Office building in Chicago, Illinois

Washington Block is a Chicago Landmark building located in the Loop community area of Chicago, Illinois, United States. Designed by Frederick and Edward Baumann, it was built between 1873 and 1874 in the aftermath of the Great Chicago Fire of 1871. It was designated a Chicago Landmark on January 14, 1997. When completed, Washington Block was one of the tallest buildings in the city of Chicago and is described as a rare example of the "isolated pier foundation" (see below) which contributed to the foundation of knowledge that has made Chicago the birthplace of the skyscraper. The building has limestone facades and originally included an exterior staircase that led to a second-floor corner entrance. The lobby has a curving hardwood staircase. Today the first floor is occupied by a 7-Eleven and the second floor occupied by Carter Legal Group PC. The building, which is located at the corner of North Wells Street and West Washington Street is five stories tall.

The building was originally intended to host upscale offices for companies wanting to be close to the nearby then-blossoming LaSalle Street financial district. However, when the Chicago 'L' was built next to the building, the upscale commercial customer found the building undesirable. During the mid-1900s, the owner hammered off ground-level architectural details in order to modernize the storefronts. 21st century owners have recast some of the details during a restoration.

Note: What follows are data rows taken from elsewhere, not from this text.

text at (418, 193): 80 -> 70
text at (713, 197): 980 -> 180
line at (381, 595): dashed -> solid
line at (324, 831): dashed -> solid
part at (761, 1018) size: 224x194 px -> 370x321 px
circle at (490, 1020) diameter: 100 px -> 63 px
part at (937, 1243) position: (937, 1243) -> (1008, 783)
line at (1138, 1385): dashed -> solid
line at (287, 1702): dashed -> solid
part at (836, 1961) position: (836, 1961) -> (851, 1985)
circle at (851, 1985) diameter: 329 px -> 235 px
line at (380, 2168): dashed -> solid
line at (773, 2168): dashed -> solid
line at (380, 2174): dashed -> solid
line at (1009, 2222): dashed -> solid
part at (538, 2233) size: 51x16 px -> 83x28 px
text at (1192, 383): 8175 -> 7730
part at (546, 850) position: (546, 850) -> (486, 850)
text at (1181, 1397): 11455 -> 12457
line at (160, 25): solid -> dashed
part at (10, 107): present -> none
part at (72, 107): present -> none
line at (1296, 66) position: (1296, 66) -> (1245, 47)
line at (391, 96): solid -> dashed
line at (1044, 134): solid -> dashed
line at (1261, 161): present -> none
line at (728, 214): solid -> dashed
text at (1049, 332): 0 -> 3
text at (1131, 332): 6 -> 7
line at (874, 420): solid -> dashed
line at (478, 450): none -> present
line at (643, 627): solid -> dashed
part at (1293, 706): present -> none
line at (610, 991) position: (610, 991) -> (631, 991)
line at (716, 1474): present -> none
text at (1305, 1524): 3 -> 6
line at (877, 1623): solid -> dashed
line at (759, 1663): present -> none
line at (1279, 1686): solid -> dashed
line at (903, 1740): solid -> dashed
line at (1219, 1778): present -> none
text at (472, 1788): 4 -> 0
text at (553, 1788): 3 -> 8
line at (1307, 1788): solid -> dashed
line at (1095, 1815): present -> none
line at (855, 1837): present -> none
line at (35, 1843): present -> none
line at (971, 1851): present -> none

The isolated pier technique uses several separate foundations, one at each of the load-bearing points underground. Thus, instead of using a single foundation that would crack as the building shifted on sandy soil, a building may be built on a much longer-lasting and sturdier foundation. The Washington Block's foundation enabled it to be built on soft, compressible soil, instead of the solid bedrock formerly seen as a requirement. This ability allowed skyscrapers to be built in places like Chicago, and many of them were.